This federal label is required to ship across state lines.
This federal label is required to ship across state lines. Courtesy of Will Holder.

If you plan on having your product cross state lines, you have to have a federal label. A federal label can only come from a federally inspected plant. Your label is attached to your processing plant. For instance, we have a separate label for our jerky and marinated roasts than for our other beef products. They look almost the same. The only difference is the establishment number in the circle in the lower-right corner. That’s it. The plant that does your processing will apply to the federal government for your label. You need to have the artwork created – preferably on a computer, so that changes can be made easily – then give it to your processing house to have it approved. Some plants will provide this service for you, usually at no charge.

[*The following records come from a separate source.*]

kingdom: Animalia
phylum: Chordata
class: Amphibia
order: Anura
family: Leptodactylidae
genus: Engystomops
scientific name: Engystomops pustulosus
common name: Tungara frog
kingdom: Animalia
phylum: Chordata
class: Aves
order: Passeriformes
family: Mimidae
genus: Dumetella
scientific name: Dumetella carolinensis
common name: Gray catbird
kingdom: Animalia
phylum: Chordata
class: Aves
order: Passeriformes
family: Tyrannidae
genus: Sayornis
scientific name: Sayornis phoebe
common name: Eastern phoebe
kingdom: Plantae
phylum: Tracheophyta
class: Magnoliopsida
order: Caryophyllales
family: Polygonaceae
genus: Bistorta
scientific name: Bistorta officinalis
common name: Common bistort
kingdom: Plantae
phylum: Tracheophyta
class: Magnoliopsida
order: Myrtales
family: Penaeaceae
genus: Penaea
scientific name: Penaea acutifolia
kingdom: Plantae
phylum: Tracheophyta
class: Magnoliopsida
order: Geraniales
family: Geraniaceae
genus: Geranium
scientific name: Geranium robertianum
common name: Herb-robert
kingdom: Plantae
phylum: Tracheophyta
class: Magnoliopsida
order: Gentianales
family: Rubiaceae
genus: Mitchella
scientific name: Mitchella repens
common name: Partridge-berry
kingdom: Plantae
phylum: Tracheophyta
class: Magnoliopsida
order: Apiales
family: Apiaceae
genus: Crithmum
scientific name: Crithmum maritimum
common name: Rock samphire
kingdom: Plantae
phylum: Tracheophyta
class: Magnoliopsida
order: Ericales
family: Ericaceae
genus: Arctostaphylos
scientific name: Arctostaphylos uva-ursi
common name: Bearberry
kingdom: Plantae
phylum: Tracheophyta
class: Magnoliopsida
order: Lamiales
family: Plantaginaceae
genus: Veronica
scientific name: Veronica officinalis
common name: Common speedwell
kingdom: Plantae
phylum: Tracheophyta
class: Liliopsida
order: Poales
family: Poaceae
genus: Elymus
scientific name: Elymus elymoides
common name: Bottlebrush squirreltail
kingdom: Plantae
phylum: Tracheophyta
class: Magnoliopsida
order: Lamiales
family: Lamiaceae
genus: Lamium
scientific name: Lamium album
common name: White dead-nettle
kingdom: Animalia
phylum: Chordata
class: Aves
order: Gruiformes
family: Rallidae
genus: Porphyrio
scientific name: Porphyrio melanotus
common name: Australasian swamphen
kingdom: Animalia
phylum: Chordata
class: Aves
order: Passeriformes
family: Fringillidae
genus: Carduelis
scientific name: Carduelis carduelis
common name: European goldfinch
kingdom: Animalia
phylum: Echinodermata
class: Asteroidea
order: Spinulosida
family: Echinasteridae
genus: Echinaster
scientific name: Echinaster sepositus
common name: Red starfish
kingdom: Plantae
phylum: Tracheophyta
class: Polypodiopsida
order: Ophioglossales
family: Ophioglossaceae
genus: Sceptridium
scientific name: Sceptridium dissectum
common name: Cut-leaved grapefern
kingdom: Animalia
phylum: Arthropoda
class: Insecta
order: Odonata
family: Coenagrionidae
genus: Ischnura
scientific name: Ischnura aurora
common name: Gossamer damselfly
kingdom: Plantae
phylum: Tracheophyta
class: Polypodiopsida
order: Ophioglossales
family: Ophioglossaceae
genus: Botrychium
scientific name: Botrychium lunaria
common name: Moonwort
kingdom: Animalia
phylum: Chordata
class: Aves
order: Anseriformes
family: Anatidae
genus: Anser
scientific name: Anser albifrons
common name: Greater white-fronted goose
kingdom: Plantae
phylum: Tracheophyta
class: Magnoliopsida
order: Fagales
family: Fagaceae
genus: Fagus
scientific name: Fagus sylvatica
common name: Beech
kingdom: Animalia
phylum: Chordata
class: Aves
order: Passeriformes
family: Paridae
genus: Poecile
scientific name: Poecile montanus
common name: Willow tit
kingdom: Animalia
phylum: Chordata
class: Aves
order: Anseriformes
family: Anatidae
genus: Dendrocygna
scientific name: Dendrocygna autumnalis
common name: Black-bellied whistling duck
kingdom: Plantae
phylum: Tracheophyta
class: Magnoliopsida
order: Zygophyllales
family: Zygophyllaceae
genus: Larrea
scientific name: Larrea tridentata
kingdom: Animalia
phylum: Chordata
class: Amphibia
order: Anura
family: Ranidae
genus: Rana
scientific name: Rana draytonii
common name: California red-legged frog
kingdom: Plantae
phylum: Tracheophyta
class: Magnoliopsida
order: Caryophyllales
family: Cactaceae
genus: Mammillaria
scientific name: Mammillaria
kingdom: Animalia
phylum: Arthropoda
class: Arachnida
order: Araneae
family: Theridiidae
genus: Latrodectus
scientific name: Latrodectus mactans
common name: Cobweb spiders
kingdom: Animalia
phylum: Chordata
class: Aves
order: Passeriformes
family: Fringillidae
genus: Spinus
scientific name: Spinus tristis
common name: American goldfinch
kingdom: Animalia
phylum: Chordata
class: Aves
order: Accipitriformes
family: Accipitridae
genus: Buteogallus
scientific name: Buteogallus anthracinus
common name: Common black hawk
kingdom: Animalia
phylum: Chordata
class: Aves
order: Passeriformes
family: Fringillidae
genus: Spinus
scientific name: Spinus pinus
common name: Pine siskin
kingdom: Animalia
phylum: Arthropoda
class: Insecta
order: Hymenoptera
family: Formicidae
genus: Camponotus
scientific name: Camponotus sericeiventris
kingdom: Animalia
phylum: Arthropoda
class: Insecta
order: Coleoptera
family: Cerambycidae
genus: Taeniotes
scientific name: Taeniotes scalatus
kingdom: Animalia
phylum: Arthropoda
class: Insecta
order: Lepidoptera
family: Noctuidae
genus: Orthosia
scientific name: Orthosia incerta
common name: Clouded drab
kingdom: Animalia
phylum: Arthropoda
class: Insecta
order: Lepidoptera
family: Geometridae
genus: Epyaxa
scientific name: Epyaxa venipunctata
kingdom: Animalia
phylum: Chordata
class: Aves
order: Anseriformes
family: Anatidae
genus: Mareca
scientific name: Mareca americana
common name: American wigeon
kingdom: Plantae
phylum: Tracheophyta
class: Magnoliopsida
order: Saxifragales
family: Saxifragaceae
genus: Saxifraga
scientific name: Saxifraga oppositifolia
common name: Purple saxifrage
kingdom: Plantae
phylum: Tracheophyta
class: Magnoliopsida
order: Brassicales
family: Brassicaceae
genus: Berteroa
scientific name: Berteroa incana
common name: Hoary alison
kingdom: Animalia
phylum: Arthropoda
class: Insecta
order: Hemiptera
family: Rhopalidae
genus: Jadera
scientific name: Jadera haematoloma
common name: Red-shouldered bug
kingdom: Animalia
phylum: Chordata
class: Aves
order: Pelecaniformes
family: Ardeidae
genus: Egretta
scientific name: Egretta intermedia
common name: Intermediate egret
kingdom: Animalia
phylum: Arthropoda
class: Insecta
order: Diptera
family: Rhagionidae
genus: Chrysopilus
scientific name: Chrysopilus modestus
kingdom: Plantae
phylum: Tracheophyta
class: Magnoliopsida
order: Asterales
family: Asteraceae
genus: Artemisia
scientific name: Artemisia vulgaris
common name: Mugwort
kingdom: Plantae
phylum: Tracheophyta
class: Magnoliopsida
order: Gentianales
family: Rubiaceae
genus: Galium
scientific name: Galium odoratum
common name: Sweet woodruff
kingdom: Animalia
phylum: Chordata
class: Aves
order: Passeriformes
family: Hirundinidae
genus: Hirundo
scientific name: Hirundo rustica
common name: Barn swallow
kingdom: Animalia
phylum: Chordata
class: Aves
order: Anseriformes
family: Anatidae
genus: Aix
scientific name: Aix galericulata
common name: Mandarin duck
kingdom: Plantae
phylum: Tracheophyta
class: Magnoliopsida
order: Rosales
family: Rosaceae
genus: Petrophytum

Obtaining approval on your label can take as little as 10 days, or many months, depending on how out of the ordinary your label is and the experience of the processing company.

When we applied for our first federal label, it took quite a while. Our processing house had never applied for a label with anything strange like natural on it. Even adding that fairly innocuous word apparently makes the feds nervous. Our label kept being rejected over and over, and we couldn’t figure out why.

Finally, out of desperation, we hired a label expediter to help get our label through. An expediter is a person who knows all the guys in Washington who fret over the terms like natural and organic and hormone-free. He gets paid a lot of money for knowing where their offices are and what questions to ask when they tell him that your label was rejected. And, most amazing, he can tell you exactly what to change so that the label will pass. After months and months of going around and around with our label, it turned out that what was wrong was frustratingly simple. We stated on the label – “Keep Refrigerated or Frozen.” It turns out that we can say, “Keep Refrigerated” or “Keep Frozen,” but not both. How could we have been so misinformed? Actually, in the end it was not really very expensive (a couple hundred dollars), and we should have hired the expediter a lot sooner.

While I would never claim to entirely understand the label approval office, they seem to be getting more user-friendly. You can find out more about labels and getting your approval at www.fsis.USDA.gov/home. If you want to sell your product as certified organic, your label as well as your processing plant also will have to be approved by your state or third party certifier.

The easy thing to do is to team up with a processing house with experience dealing with natural or organic labels or copy one that has already been approved. Don’t try to do your advertising with your product label. You will never win in a battle with federal regulators. Make all your claims on your point-of-purchase material or your product literature, not on your federal label. Anything that you say on your federal label has to be approved by the feds. That is time-consuming, at best.

If you want to say that your beef is better for you, say it in your brochures. If you want to say that your beef is tender, say it in your brochures. If you put it in your brochures, it’s just your business. If it’s on your federal label, it’s the feds’ business.

LABEL SOURCES

When you’re first starting out, especially when you are still deciding what your product mix will be, go to a small printing company for your labels. You want to order pressure-sensitive labels that come on continuous-feed rolls. Your quantities will be too small for a regular label company to be cost-effective. Most small printing companies sub-contract with a to-the-trade-only label printer.

Make all your labels the same color (although you can create screens of one color for more visual interest) and try to do them all at once. You may have different quantities of each – 1,000 stew beef labels, 500 sirloin steak labels, 500 tenderloin steak labels, and 3,000 ground beef labels. Go with a standard size, as custom sizes are a lot more expensive. Sizes usually run in 1-inch increments. 

When your volume is higher (such as 10,000 labels or more), deal directly with a label printing company. Most major metropolitan areas have one or two. Look in the yellow pages. Get bids from two or three if possible. Make sure to give them the following information: quantity of each label, total quantity, size, ink color, color of stock (the paper that the labels are printed on), whether the labels need to be waterproof, and delivery location. Expect a four-week turnaround time.